One of the few to survive, Paul Kessler, talked about his life in what was then Czechoslovakia, at this year's Days of Remembrance luncheon on post.

While he was honored, Kessler honored those that didn't survive the holocaust including 1.5 million children. A penny was placed on each plate that serves in remembrance for one of those children. One of the pennies in remembrance at the luncheon was for Mose Vizel from Romania, but died in Auschwitz in 1944, he was seven years old. Mr. Kessler was only three when the Nazis entered his village.

When the Nazis raided his family's home, they took his father who would die in Auschwitz in 1942, leaving him and mother to survive what would come later.

"I think being that age, having your mother with you, gave you a certain amount of comfort. I can't imagine what it was like for her," said Kessler.

In 1944 his mother received word that Nazi's were headed for their village. They escaped to another village where they lived with peasant farmers.

"And one morning we hear loud screaming, the Germans are here," recalled Kessler.

He was five at the time. They threw on clothes and escaped to the woods. With the Germans still in the village, those same families still wanted to protect him and his mother.

"Behind their house they dug a whole in the ground; four walls of dirt, and a floor of dirt, with us in that hole. Covered it with branches from their trees, leaves and manure for their animals and that's where we spent the next seven months," said Kessler.

Then finally, in 1945, the Russians liberated the Kessler family and the remaining Jews. The holocaust leaves with it powerful lessons.

"It's that people have to stand up as soon as they see any hate, prejudice or intolerance. You know, they just can not care," said Kessler.

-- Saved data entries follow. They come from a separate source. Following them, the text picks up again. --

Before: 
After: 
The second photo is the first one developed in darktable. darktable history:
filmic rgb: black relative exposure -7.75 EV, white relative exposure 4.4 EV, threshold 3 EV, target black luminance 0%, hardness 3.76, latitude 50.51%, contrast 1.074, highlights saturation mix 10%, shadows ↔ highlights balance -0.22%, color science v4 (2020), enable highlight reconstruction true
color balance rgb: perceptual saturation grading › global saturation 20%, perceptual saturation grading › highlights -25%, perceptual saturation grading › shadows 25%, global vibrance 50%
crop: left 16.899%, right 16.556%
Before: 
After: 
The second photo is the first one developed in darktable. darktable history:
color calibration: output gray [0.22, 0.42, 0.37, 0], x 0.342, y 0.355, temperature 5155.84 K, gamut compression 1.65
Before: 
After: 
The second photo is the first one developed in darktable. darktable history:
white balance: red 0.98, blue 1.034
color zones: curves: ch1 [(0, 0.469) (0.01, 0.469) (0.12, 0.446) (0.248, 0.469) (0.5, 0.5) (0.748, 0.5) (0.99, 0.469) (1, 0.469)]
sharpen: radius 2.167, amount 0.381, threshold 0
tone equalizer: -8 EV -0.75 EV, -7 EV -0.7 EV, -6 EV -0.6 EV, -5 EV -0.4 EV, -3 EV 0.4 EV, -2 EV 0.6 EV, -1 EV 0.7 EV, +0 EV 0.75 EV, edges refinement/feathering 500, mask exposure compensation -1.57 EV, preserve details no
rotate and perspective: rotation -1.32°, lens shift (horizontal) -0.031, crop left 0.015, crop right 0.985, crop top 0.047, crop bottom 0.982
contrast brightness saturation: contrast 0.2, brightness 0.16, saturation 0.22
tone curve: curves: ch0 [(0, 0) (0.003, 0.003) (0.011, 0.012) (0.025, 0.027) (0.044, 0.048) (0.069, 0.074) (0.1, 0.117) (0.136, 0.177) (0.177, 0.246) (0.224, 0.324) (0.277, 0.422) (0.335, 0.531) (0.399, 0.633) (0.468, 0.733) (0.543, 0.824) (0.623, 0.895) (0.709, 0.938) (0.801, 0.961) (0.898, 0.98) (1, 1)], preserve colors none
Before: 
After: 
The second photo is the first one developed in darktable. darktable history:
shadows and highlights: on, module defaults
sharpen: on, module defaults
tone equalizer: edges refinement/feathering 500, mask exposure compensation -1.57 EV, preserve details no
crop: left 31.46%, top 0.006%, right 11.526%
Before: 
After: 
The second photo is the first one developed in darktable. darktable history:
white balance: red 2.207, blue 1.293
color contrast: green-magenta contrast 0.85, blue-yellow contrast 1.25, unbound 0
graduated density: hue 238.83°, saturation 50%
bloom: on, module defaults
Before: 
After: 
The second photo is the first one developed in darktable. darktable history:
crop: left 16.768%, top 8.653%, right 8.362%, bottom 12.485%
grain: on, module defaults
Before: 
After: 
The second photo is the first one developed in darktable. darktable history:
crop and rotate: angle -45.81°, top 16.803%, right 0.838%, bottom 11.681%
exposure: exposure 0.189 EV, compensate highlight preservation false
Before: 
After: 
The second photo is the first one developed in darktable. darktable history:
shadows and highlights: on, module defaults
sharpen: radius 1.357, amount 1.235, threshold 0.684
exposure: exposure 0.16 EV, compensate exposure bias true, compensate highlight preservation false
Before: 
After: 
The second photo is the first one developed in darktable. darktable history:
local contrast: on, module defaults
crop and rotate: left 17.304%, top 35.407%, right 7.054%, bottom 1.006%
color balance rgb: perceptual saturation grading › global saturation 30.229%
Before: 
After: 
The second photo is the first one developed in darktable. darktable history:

Kessler and his mom found their way to America a few years after the war, something he is very thankful for.

"It was not easy, though we imagined the streets were paved of gold. We were shocked when they weren't when we came here. But, I discovered that they are paved in gold, and it's called freedom," Kessler said proudly.

He says that's why he tells his story so that it won't happen again. Mr. Kessler also speaks weekly at the Dallas Holocaust Museum along with other holocaust survivors. He also talks to several schools and organizations, encouraging people to speak out against indifference.